TLDR: they're throwing shit at the wall until something sticks
So they're just doing what everyone else is doing. It would look very suspicious to investors if leadership said "You know what, we actually can run this thing with a team of 100 people and make a few tens of millions in profit a year!". That's not what investors want to hear. They want to hear "If we have a 100 person company making a few tens of millions in profit a year, imagine how much revenue we could make if we were ten times bigger. We can easily scale operations!".

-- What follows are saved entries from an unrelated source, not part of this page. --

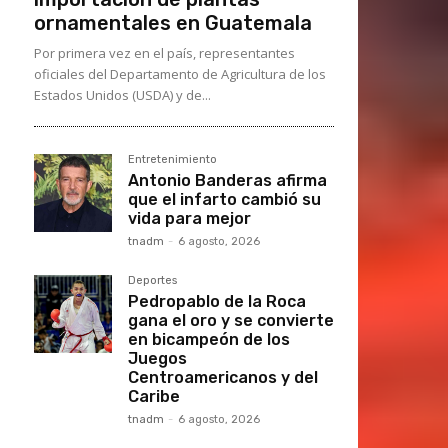
ornamentales en Guatemala
Por primera vez en el país, representantes
oficiales del Departamento de Agricultura de los
Estados Unidos (USDA) y de...
Entretenimiento
Antonio Banderas afirma
que el infarto cambió su
vida para mejor
tnadm
-
6 agosto, 2026
Deportes
Pedropablo de la Roca
gana el oro y se convierte
en bicampeón de los
Juegos
Centroamericanos y del
Caribe
tnadm
-
6 agosto, 2026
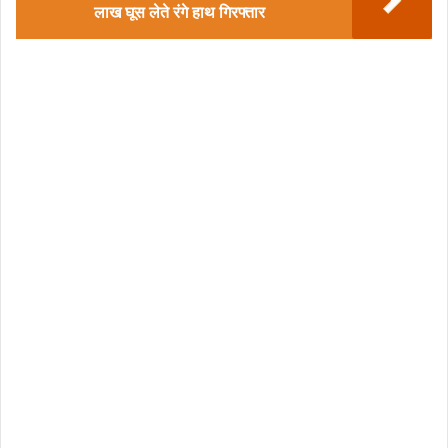
लाख घूस लेते रंगे हाथ गिरफ्तार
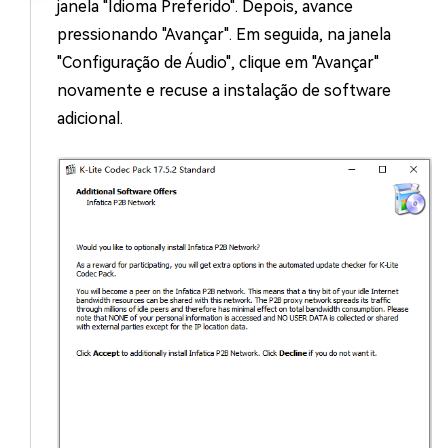
janela "Idioma Preferido". Depois, avance
pressionando "Avançar". Em seguida, na janela
"Configuração de Áudio", clique em "Avançar"
novamente e recuse a instalação de software
adicional.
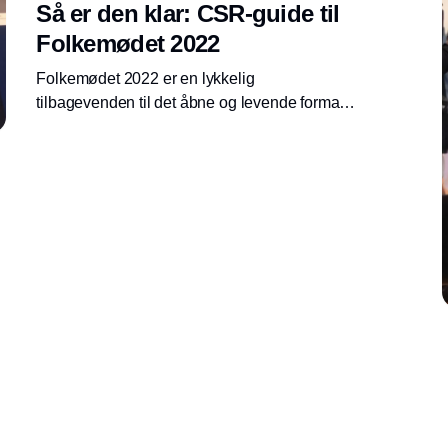
Så er den klar: CSR-guide til
Folkemødet 2022
Folkemødet 2022 er en lykkelig
tilbagevenden til det åbne og levende format.
CSR.dk har vanen tro begået en guide for
CSR-folk.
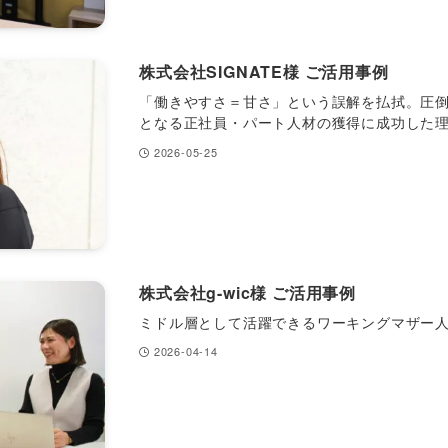
株式会社SIGNATE様 ご活用事例
「働きやすさ＝甘さ」という誤解を払拭。圧
となる正社員・パート人材の獲得に成功した
2026-05-25
株式会社g-wic様 ご活用事例
ミドル層として活躍できるワーキングマザー
2026-04-14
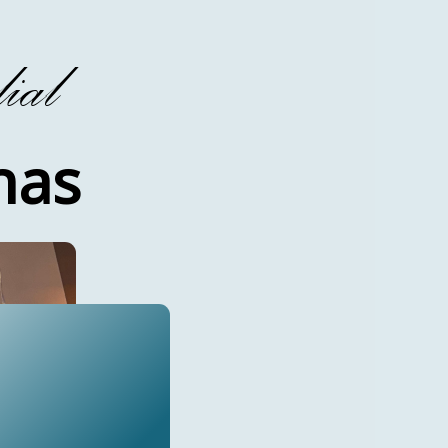
ial
énas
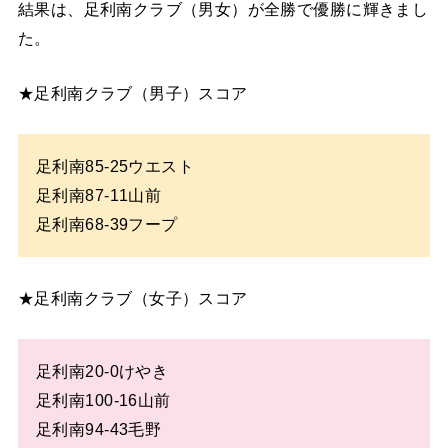
結果は、足利南クラブ（男女）が全勝で優勝に輝きまし
た。
★足利南クラブ（男子）スコア
足利南85-25ウエスト
足利南87-11山前
足利南68-39フープ
★足利南クラブ（女子）スコア
足利南20-0けやき
足利南100-16山前
足利南94-43毛野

Investors want the kind of financial growth that would make cancerous tumour cells envious. And most tech leaders have figured out with cheap money that the best strategy for obtaining this growth is by having smart people throw shit at the wall until something sticks. The more smart people you have throwing shit at the wall, the better your chances at stumbling on a product or service that levels up your company.
If a tech leader were just content with running a sustainable and profitable business at the end of its growth curve, they wouldn't need as many employees. They just need the ones who can keep the core business going because there's nobody working on new venture pet projects.
But investors aren't interested in that because that's like putting their money into a savings account at a bank except with a lot more risk of losing it all. Right now, Reddit's investors are starting to realize that their risky investment with a chance at winning it big is looking a lot more like a dud that will pay out more meagre returns or worse, may not pay out at all. They desperately need an IPO to win it big. It's their last hope.
The investors won't throw any more money at Reddit and are at the stage where they're pressuring the leadership to start cracking the whip. The leadership has now removed any illusion of wanting to make Reddit users happy because we aren't their customers or investors. They need their customers and their investors happy. They don't need Reddit users to be happy. They just need to keep them hooked.
Hmmm, and the third party developers are the reason they're not profitable?